# Insurance nightmare!!



## rowley (Jul 15, 2006)

Can some one please help, i want to buy a gts-t and have found a relly nice one but the problem is insurance! The car has been seriously upgraded by Abbey Motors. I'm 29, no convictions full no claims but the best quote is £1350! HELP!!


----------



## TREG (May 20, 2004)

Give "A PLAN" a call mate,there the best.

08450 711234


----------



## rowley (Jul 15, 2006)

Cheers Treg, just wondering do i have to declare *every* mod?


----------



## Mookistar (Feb 5, 2004)

its advisable to declare as much as you can

i currently pay £880 with A plan on a 33 GTR and i'm only 28, so they should be able to help you

mook


----------



## TREG (May 20, 2004)

Mookistar said:


> its advisable to declare as much as you can
> 
> i currently pay £880 with A plan on a 33 GTR and i'm only 28, so they should be able to help you
> 
> mook



What sort of spec is your car Mook?


----------



## Mookistar (Feb 5, 2004)

abbey stage 1

exhaust, filters, 1 bar boost, after market wheels, and a few other small mods (vspec shocks, trust springs etc)

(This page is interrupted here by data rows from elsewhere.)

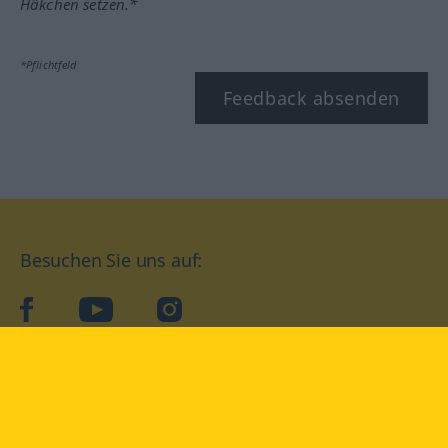
Häkchen setzen.*
*Pflichtfeld
Feedback absenden
Besuchen Sie uns auf:
facebook
YouTube
Instagram
Langenscheidt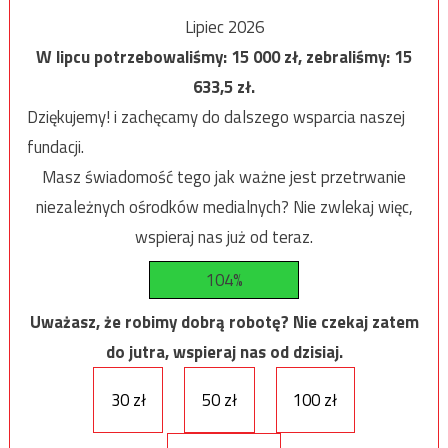
Lipiec 2026
W lipcu potrzebowaliśmy:
15 000
zł, zebraliśmy:
15
633,5
zł.
Dziękujemy! i zachęcamy do dalszego wsparcia naszej
fundacji.
Masz świadomość tego jak ważne jest przetrwanie
niezależnych ośrodków medialnych? Nie zwlekaj więc,
wspieraj nas już od teraz.
104%
Uważasz, że robimy dobrą robotę? Nie czekaj zatem
do jutra, wspieraj nas od dzisiaj.
30 zł
50 zł
100 zł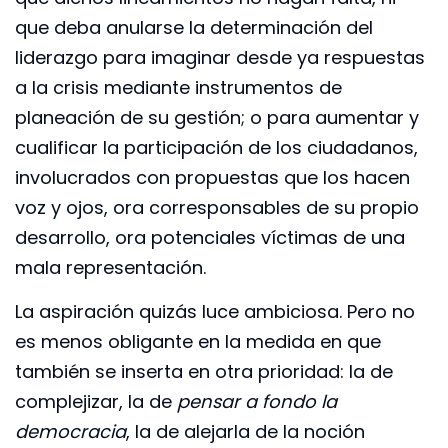
que deba anularse la determinación del
liderazgo para imaginar desde ya respuestas
a la crisis mediante instrumentos de
planeación de su gestión; o para aumentar y
cualificar la participación de los ciudadanos,
involucrados con propuestas que los hacen
voz y ojos, ora corresponsables de su propio
desarrollo, ora potenciales víctimas de una
mala representación.
La aspiración quizás luce ambiciosa. Pero no
es menos obligante en la medida en que
también se inserta en otra prioridad: la de
complejizar, la de
pensar a fondo la
democracia
, la de alejarla de la noción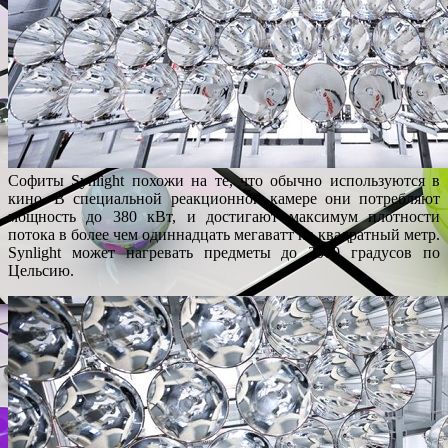
Софиты Synlight похожи на те, что обычно используются в
кино. В специальной реакционной камере они потребляют
мощность до 380 кВт, и достигают максимум плотности
потока в более чем одиннадцать мегаватт на квадратный метр.
Synlight может нагревать предметы до 3000 градусов по
Цельсию.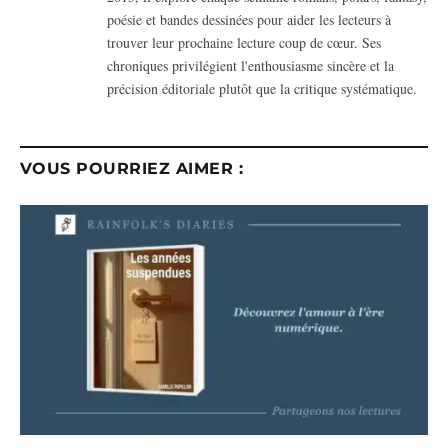
poésie et bandes dessinées pour aider les lecteurs à
trouver leur prochaine lecture coup de cœur. Ses
chroniques privilégient l'enthousiasme sincère et la
précision éditoriale plutôt que la critique systématique.
VOUS POURRIEZ AIMER :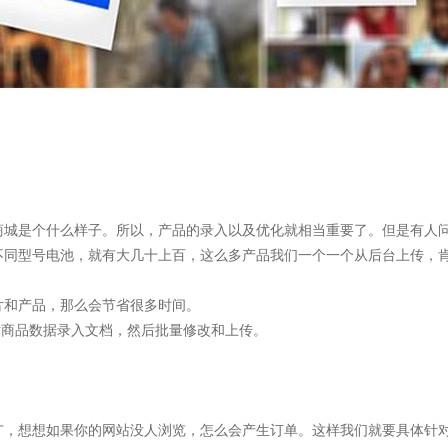
商城是个什么样子。所以，产品的录入以及优化就相当重要了。但是有人
不同型号电池，就有大几十上百，这么多产品我们一个一个从后台上传，
片和产品，那么会节省很多时间。
为国内知名人工智能营销机构，是一家集技术研发与网络营销服务为一体的创新型高
站商品数据录入文档，然后批量修改和上传。
站点地图
广，想想如果你的网站没人浏览，怎么会产生订单。这样我们就要具体针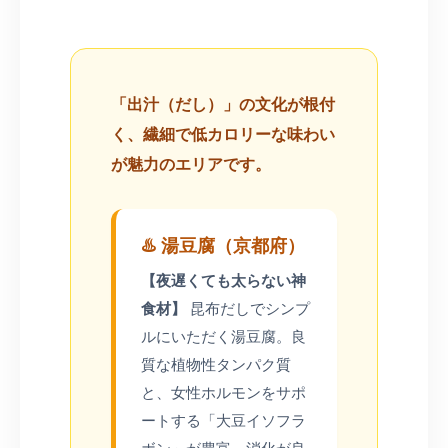
「出汁（だし）」の文化が根付
く、繊細で低カロリーな味わい
が魅力のエリアです。
♨️ 湯豆腐（京都府）
【夜遅くても太らない神
食材】
昆布だしでシンプ
ルにいただく湯豆腐。良
質な植物性タンパク質
と、女性ホルモンをサポ
ートする「大豆イソフラ
ボン」が豊富。消化が良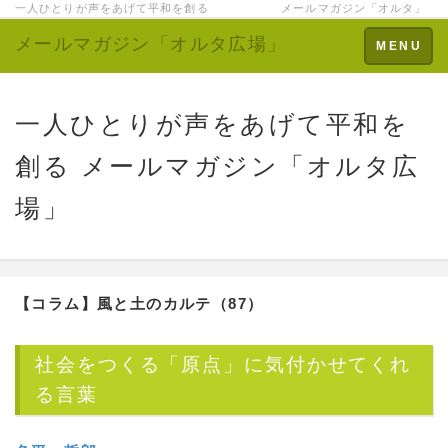
一人ひとりが声をあげて平和を創る メールマガジン「オルタ」
メールマガジン「オルタ広場」
Toggle
MENU
navigation
一人ひとりが声をあげて平和を
創る メールマガジン「オルタ広
場」
【コラム】風と土のカルテ（87）
社会をつくる「原点」に気付かせてくれ
る言葉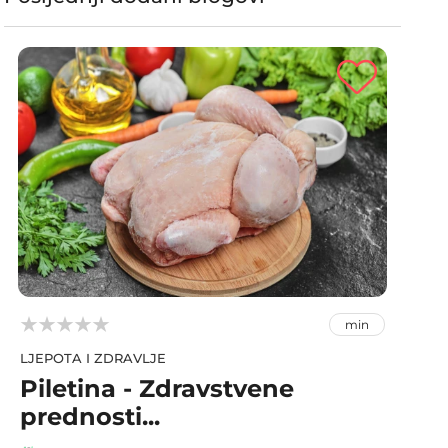



min
LJEPOTA I ZDRAVLJE
Piletina - Zdravstvene
prednosti...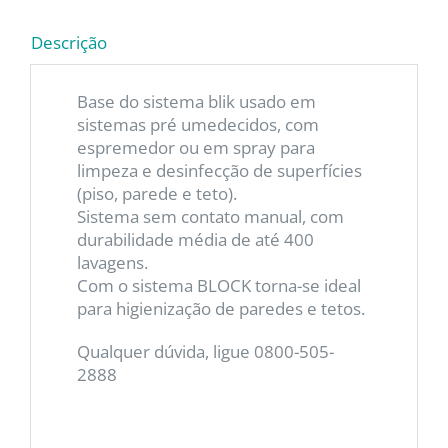
Descrição
Base do sistema blik usado em
sistemas pré umedecidos, com
espremedor ou em spray para
limpeza e desinfecção de superfícies
(piso, parede e teto).
Sistema sem contato manual, com
durabilidade média de até 400
lavagens.
Com o sistema BLOCK torna-se ideal
para higienização de paredes e tetos.
Qualquer dúvida, ligue 0800-505-
2888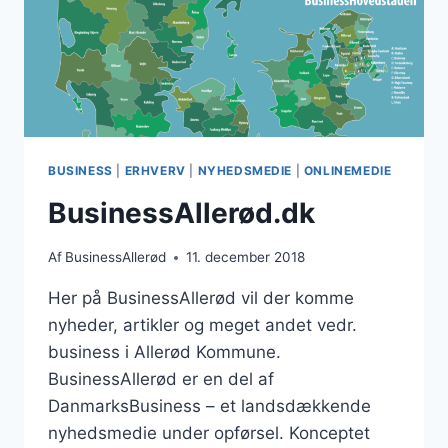
BUSINESS
|
ERHVERV
|
NYHEDSMEDIE
|
ONLINEMEDIE
BusinessAllerød.dk
Af
BusinessAllerød
11. december 2018
Her på BusinessAllerød vil der komme
nyheder, artikler og meget andet vedr.
business i Allerød Kommune.
BusinessAllerød er en del af
DanmarksBusiness – et landsdækkende
nyhedsmedie under opførsel. Konceptet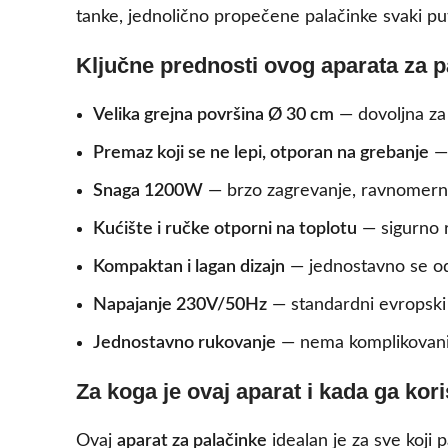
tanke, jednolično propečene palačinke svaki pu
Ključne prednosti ovog aparata za p
Velika grejna površina Ø 30 cm
— dovoljna za 
Premaz koji se ne lepi, otporan na grebanje
— 
Snaga 1200W
— brzo zagrevanje, ravnomerna 
Kućište i ručke otporni na toplotu
— sigurno r
Kompaktan i lagan dizajn
— jednostavno se od
Napajanje 230V/50Hz
— standardni evropski 
Jednostavno rukovanje
— nema komplikovanih 
Za koga je ovaj aparat i kada ga koris
Ovaj
aparat za palačinke
idealan je za sve koj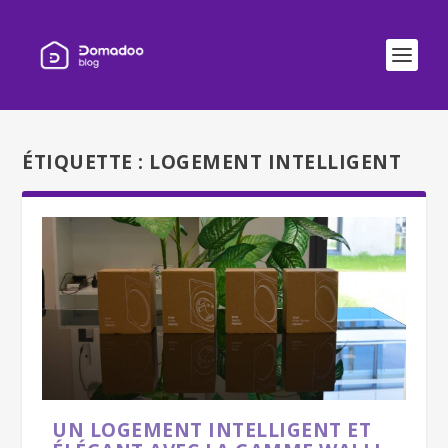
ÉTIQUETTE :
LOGEMENT INTELLIGENT
UN LOGEMENT INTELLIGENT ET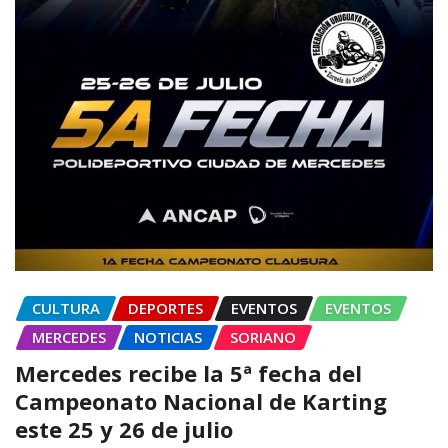
CULTURA
DEPORTES
EVENTOS
EVENTOS
MERCEDES
NOTICIAS
SORIANO
Mercedes recibe la 5ª fecha del
Campeonato Nacional de Karting
este 25 y 26 de julio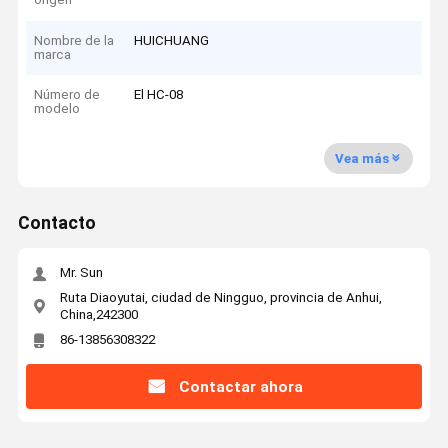
Nombre de la
HUICHUANG
marca
Número de
El HC-08
modelo
Vea más
Contacto
Mr. Sun
Ruta Diaoyutai, ciudad de Ningguo, provincia de Anhui,
China,242300
86-13856308322
Contactar ahora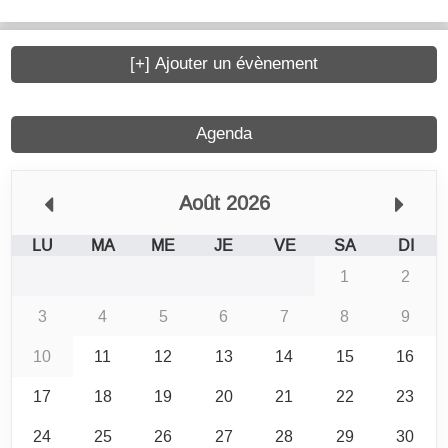
[+] Ajouter un évènement
Agenda
Août 2026
LU
MA
ME
JE
VE
SA
DI
1
2
3
4
5
6
7
8
9
10
11
12
13
14
15
16
17
18
19
20
21
22
23
24
25
26
27
28
29
30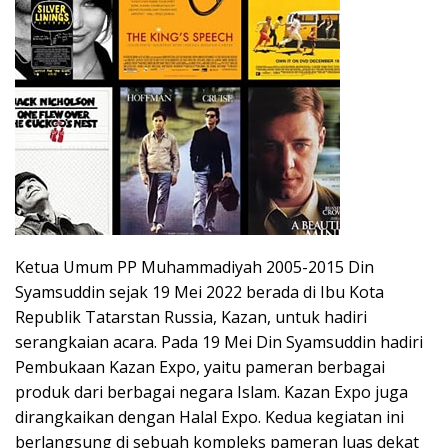
Ketua Umum PP Muhammadiyah 2005-2015 Din
Syamsuddin sejak 19 Mei 2022 berada di Ibu Kota
Republik Tatarstan Russia, Kazan, untuk hadiri
serangkaian acara. Pada 19 Mei Din Syamsuddin hadiri
Pembukaan Kazan Expo, yaitu pameran berbagai
produk dari berbagai negara Islam. Kazan Expo juga
dirangkaikan dengan Halal Expo. Kedua kegiatan ini
berlangsung di sebuah kompleks pameran luas dekat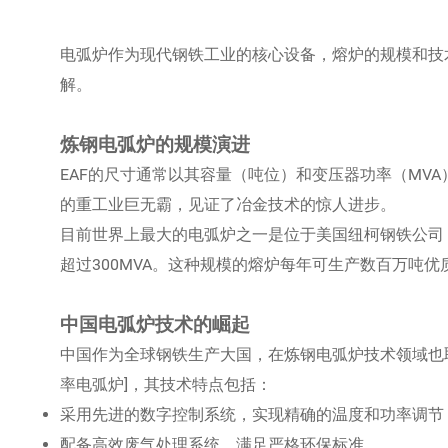
电弧炉作为现代钢铁工业的核心设备，熔炉的规模和技
解。
炼钢电弧炉的规模演进
EAF的尺寸通常以其容量（吨位）和变压器功率（MV
的重工业巨无霸，见证了冶金技术的惊人进步。
目前世界上最大的电弧炉之一是位于美国纽柯钢铁公司（N
超过300MVA。这种规模的熔炉每年可生产数百万吨
中国电弧炉技术的崛起
中国作为全球钢铁生产大国，在炼钢电弧炉技术领域也取得
率电弧炉]，其技术特点包括：
采用先进的数字控制系统，实现精确的温度和功率调节
配备高效废气处理系统，满足严格环保标准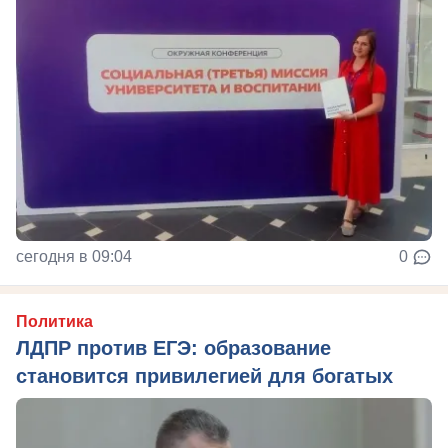
сегодня в 09:04
0
Политика
ЛДПР против ЕГЭ: образование
становится привилегией для богатых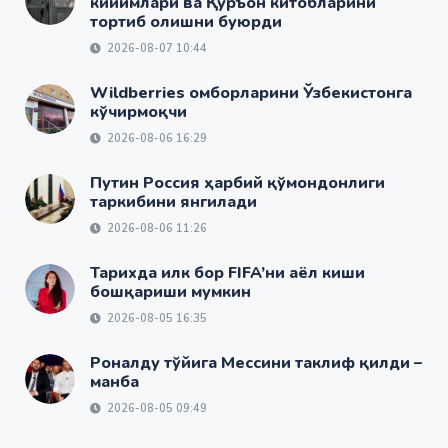
кийимлари ва Қуръон китобларини
тортиб олишни буюрди
2026-08-07 10:44
Wildberries омборларини Ўзбекистонга
кўчирмоқчи
2026-08-06 16:29
Путин Россия ҳарбий қўмондонлиги
таркибини янгилади
2026-08-06 11:26
Тарихда илк бор FIFA’ни аёл киши
бошқариши мумкин
2026-08-05 16:35
Роналду тўйига Мессини таклиф қилди –
манба
2026-08-05 09:49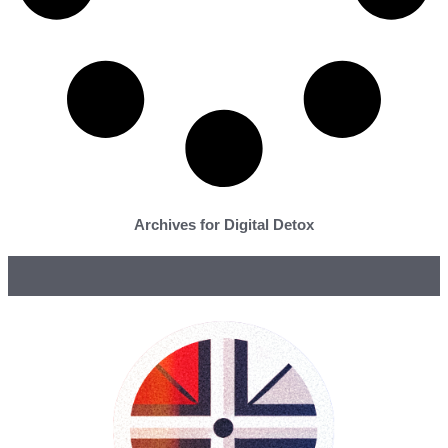
Archives for Digital Detox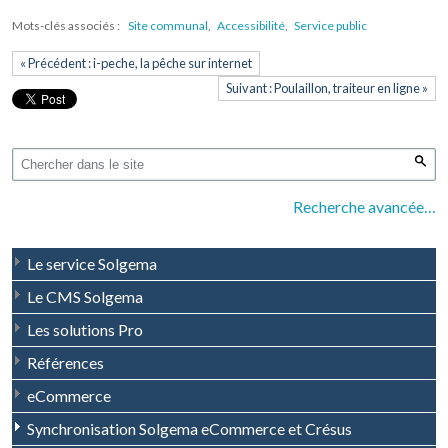
Mots-clés associés :
Site communal
,
Accessibilité
,
Service public
« Précédent : i-peche, la pêche sur internet
Suivant : Poulaillon, traiteur en ligne »
Recherche avancée…
Le service Solgema
Le CMS Solgema
Les solutions Pro
Références
eCommerce
Synchronisation Solgema eCommerce et Crésus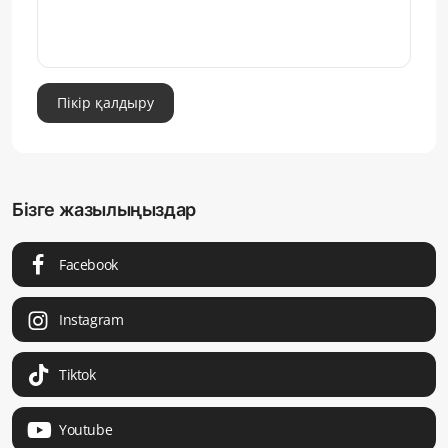
Пікір қалдыру
Бізге жазылыңыздар
Facebook
Instagram
Tiktok
Youtube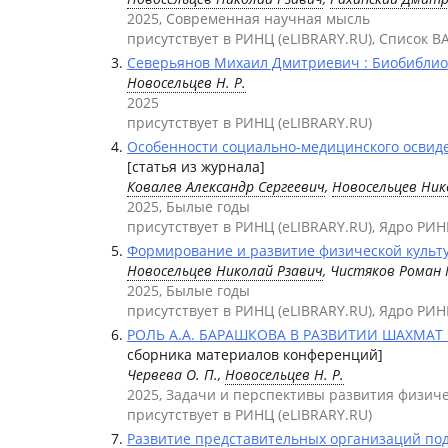
2025, Современная научная мысль
присутствует в РИНЦ (eLIBRARY.RU), Список В
Северьянов Михаил Дмитриевич : Биобибли
Новосельцев Н. Р.
2025
присутствует в РИНЦ (eLIBRARY.RU)
Особенности социально-медицинского освидет
[статья из журнала]
Ковалев Александр Сергеевич
,
Новосельцев Ник
2025, Былые годы
присутствует в РИНЦ (eLIBRARY.RU), Ядро РИН
Формирование и развитие физической культуры
Новосельцев Николай Рзавич
, Чистяков Роман
2025, Былые годы
присутствует в РИНЦ (eLIBRARY.RU), Ядро РИН
РОЛЬ А.А. БАРАШКОВА В РАЗВИТИИ ШАХМАТ В
сборника материалов конференций]
Червева О. П.,
Новосельцев Н. Р.
2025, Задачи и перспективы развития физиче
присутствует в РИНЦ (eLIBRARY.RU)
Развитие представительных организаций подд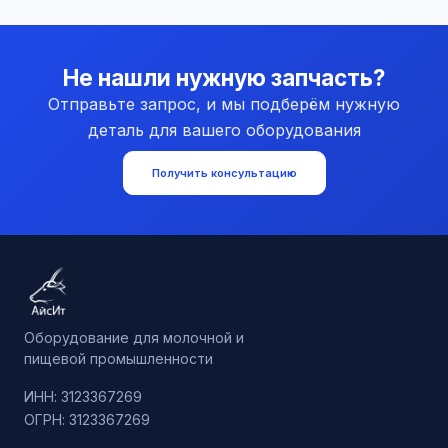
Не нашли нужную запчасть?
Отправьте запрос, и мы подберём нужную
деталь для вашего оборудования
Получить консультацию
Оборудование для молочной и
пищевой промышленности
ИНН: 3123367269
ОГРН: 3123367269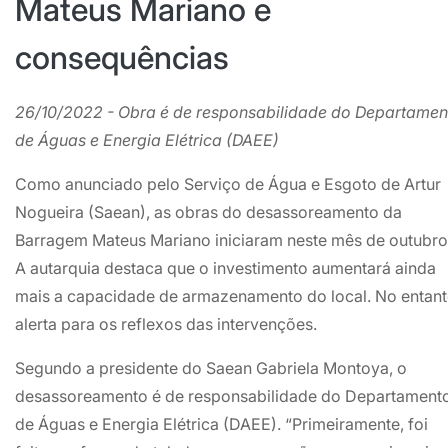
Mateus Mariano e
consequências
26/10/2022 - Obra é de responsabilidade do Departamen
de Águas e Energia Elétrica (DAEE)
Como anunciado pelo Serviço de Água e Esgoto de Artur
Nogueira (Saean), as obras do desassoreamento da
Barragem Mateus Mariano iniciaram neste mês de outubro
A autarquia destaca que o investimento aumentará ainda
mais a capacidade de armazenamento do local. No entant
alerta para os reflexos das intervenções.
Segundo a presidente do Saean Gabriela Montoya, o
desassoreamento é de responsabilidade do Departament
de Águas e Energia Elétrica (DAEE). “Primeiramente, foi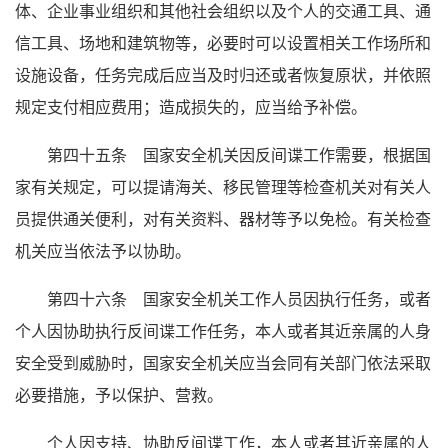
体、企业事业组织和其他社会组织以及个人的交通工具、通
信工具、场地和建筑物等，必要时可以设置相关工作场所和
设施设备，任务完成后应当及时归还或者恢复原状，并依照
规定支付相应费用；造成损失的，应当给予补偿。
第四十五条 国家安全机关因反间谍工作需要，根据国
家有关规定，可以提请海关、移民管理等检查机关对有关人
员提供通关便利，对有关资料、器材等予以免检。有关检查
机关应当依法予以协助。
第四十六条 国家安全机关工作人员因执行任务，或者
个人因协助执行反间谍工作任务，本人或者其近亲属的人身
安全受到威胁时，国家安全机关应当会同有关部门依法采取
必要措施，予以保护、营救。
个人因支持、协助反间谍工作，本人或者其近亲属的人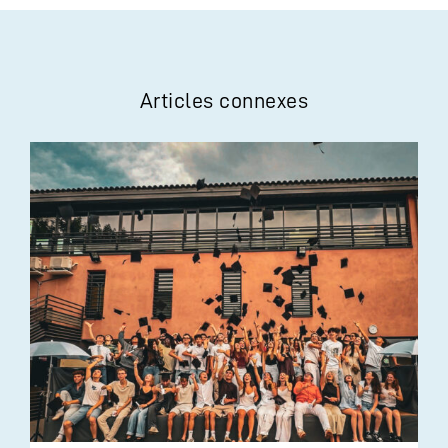
Articles connexes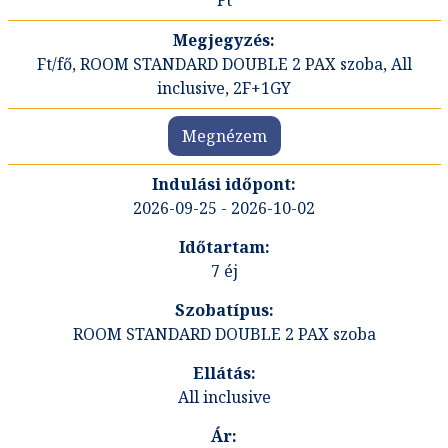
Ft
Ft/fő, ROOM STANDARD DOUBLE 2 PAX szoba, All
inclusive, 2F+1GY
Megnézem
2026-09-25 - 2026-10-02
7 éj
ROOM STANDARD DOUBLE 2 PAX szoba
All inclusive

329 bhp at the hubs on dynapack

mook


----------



## TREG (May 20, 2004)

Mookistar said:


> abbey stage 1
> 
> exhaust, filters, 1 bar boost, after market wheels, and a few other small mods (vspec shocks, trust springs etc)
> 
> ...



Im 30.

1.2 Bar boost
Gtss Turbos
Exhaust,filters,wheels.

£955


----------



## Mookistar (Feb 5, 2004)

they rock don't they


----------



## TREG (May 20, 2004)

Mookistar said:


> they rock don't they




 :clap: Yes mate


----------